§ YOUR TASKS
A. In the article on AI search and copyright, how much did Anthropic agree to pay to settle Bartz v. Anthropic?
B. Return everything from "Read the fine" down to "of training itself." in the article on AI search and copyright.

§ SELECTED PASSAGE
= Beginning of Section =
Researchers found that Perplexity's Comet browser could retrieve the full text of subscriber-only articles. The mechanism is almost banal: many paywalls are client-side, meaning the full text already loads into the page and is merely hidden behind a translucent overlay. A human sees a wall. An AI agent reads straight through it, because the words were never actually withheld — just visually obscured.
When a paywall is a curtain rather than a vault, an agent that ignores the curtain isn't "breaking in." It's exposing that the lock was decorative all along.
That nuance matters ethically. Publishers built flimsy paywalls because they were optimizing for search-engine crawlers and casual readers, not autonomous agents. The technology outran the architecture, and now the gap is a courtroom exhibit.
What the Anthropic Settlement Signals
If publishers want a preview of leverage, they got one in Bartz v. Anthropic. In late August 2025, Anthropic agreed to pay $1.5 billion to settle a class action over books it had downloaded from pirate sites — the largest copyright settlement in U.S. history, working out to roughly $3,000 per book across an estimated 500,000 titles.
Read the fine print, though. The settlement releases Anthropic only for past acquisition of identified pirated works before August 25, 2025. It creates no ongoing license, and it explicitly does not constrain training on lawfully acquired material. In other words, it punished how the data was obtained, not the act of training itself.
That distinction is the whole game. Courts so far seem far more hostile to piracy and scraping than to AI training as a concept. For AI search, where the alleged harm is verbatim reproduction and revenue substitution rather than abstract model-training, that posture could cut sharply against the platforms.
The Industry's Two Responses
Faced with mounting suits, AI companies are splitting into two camps.
The first is litigate and argue fair use — bet that transformation and public benefit will shield them, and absorb settlements as a cost of doing business.
The second is pay the toll. In early January 2026, Perplexity launched Comet Plus, a publisher program that shares revenue when a publisher's content is cited in an answer, and routes users to paywalled content from partners such as CNN, Fortune, and The Washington Post. The timing — arriving amid a wave of lawsuits — tells you what it is: a peace offering and a hedge.
Both responses concede the same underlying point. The "open web is free fuel" era is ending. The only real debate now is the price and who sets it.
Why This Is an Ethics Story, Not Just a Legal One
It is tempting to file this under intellectual-property law and move on. That misses the stakes.
Journalism is expensive to produce and cheap to summarize. If AI search captures the value of reporting while starving the institutions that do the reporting, the result isn't just unfair to publishers — it degrades the information commons that the AI systems themselves depend on. A model trained on a web that no longer funds original journalism is a model slowly poisoning its own well.
There is a counter-argument worth stating fairly: AI answers can expand access, surface obscure sources, and serve users that publishers' own paywalls shut out. Synthesis is a genuine good, and not every summary is a substitute for the original. The honest position is that both things are true at once — and that a sustainable settlement has to preserve the incentive to create the work in the first place.
The Bottom Line
The AI search copyright fight is not really about whether machines can read. It's about who pays for the reading. The Anthropic settlement showed that scraping and piracy carry real, ten-figure consequences, and the pileup of suits against Perplexity shows that publishers have stopped waiting for permission to push back. Revenue-sharing programs like Comet Plus are a tacit admission that the content was never free. Expect more deals, more lawsuits, and — eventually — a market where access to journalism is licensed, not lifted. The companies that figure out the price first will be the ones still standing when the courts finish the math.
= End of Section =
Saved entries:
= Beginning of Section =
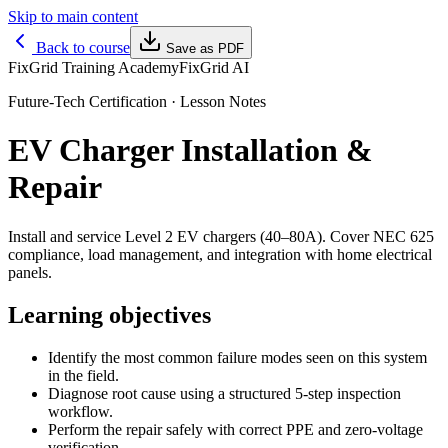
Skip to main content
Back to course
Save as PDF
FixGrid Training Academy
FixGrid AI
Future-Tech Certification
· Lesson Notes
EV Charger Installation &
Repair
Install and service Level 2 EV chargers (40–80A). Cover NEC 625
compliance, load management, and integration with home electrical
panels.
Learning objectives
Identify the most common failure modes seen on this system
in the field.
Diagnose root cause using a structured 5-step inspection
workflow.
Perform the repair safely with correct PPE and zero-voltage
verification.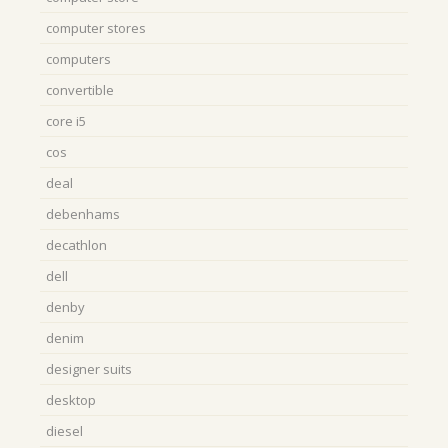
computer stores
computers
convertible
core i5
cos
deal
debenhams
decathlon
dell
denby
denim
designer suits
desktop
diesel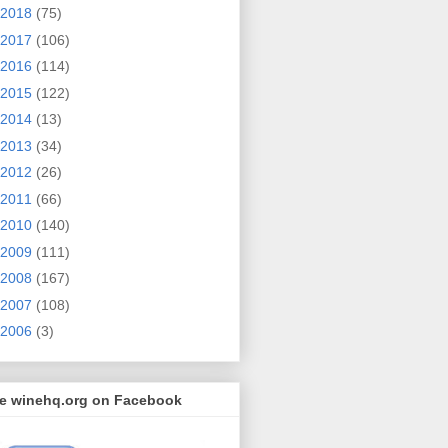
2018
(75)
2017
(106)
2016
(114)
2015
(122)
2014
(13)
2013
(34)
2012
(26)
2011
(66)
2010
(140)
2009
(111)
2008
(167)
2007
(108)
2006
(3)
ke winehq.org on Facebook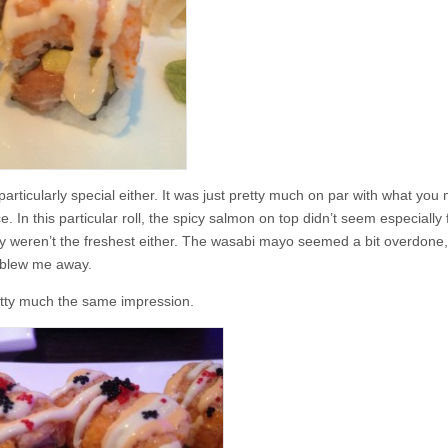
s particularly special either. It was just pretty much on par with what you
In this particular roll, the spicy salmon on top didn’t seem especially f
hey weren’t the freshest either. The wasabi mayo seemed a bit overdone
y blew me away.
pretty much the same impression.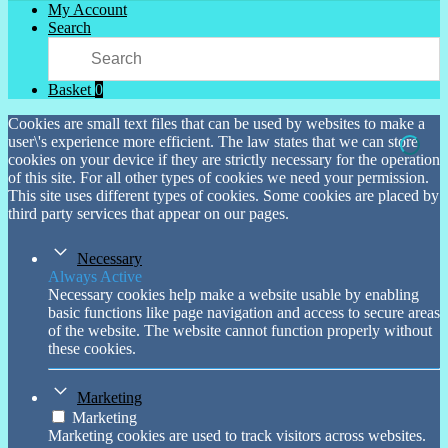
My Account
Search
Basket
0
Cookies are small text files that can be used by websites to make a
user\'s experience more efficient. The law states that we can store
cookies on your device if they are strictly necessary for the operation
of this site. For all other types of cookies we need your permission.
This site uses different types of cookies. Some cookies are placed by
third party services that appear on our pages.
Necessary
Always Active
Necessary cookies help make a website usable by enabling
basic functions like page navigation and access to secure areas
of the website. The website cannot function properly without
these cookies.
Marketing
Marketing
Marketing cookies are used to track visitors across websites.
= End of Section =
= Beginning of Section =
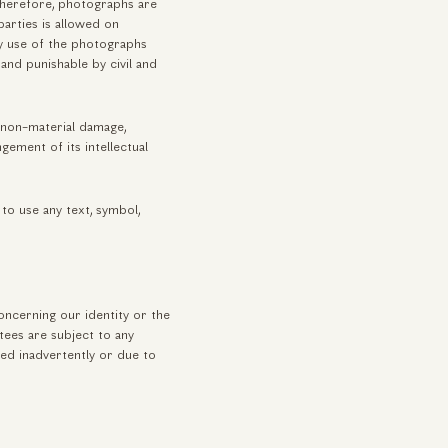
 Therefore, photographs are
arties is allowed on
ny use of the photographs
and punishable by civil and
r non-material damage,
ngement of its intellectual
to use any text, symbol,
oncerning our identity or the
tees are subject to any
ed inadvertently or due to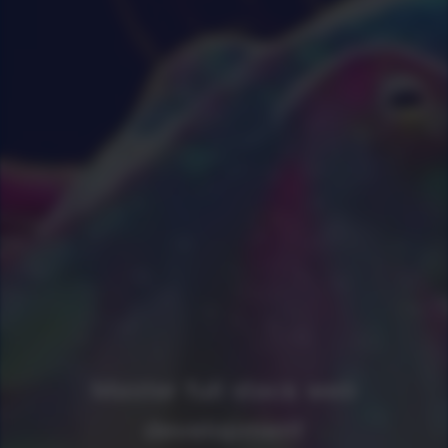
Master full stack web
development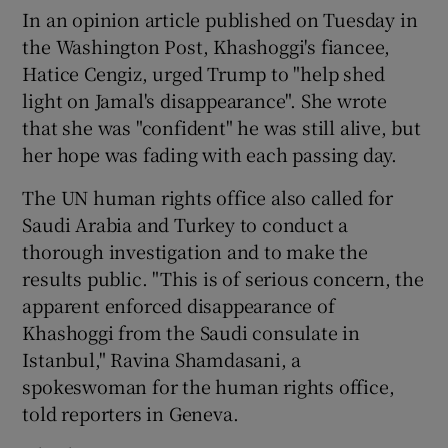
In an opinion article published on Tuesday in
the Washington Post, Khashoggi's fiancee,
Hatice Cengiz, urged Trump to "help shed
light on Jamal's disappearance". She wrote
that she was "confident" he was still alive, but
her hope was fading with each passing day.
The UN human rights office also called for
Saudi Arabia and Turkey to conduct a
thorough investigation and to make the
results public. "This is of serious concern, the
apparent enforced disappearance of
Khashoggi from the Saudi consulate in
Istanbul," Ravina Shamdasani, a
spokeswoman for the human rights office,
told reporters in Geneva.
= End of Section =
= Beginning of Section =
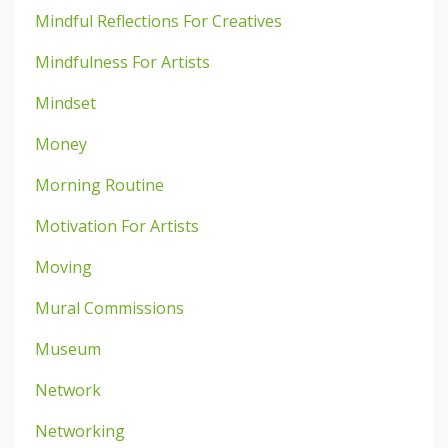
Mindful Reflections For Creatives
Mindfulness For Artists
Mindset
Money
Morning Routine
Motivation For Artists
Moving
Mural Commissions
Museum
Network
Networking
= End of Section =
§ TASK SOLUTIONS
A. $1.5 billion.

B.
Read the fine print, though. The settlement releases Anthropic only for past acquisition of identified pirated works before August 25, 2025. It creates no ongoing license, and it explicitly does not constrain training on lawfully acquired material. In other words, it punished how the data was obtained, not the act of training itself.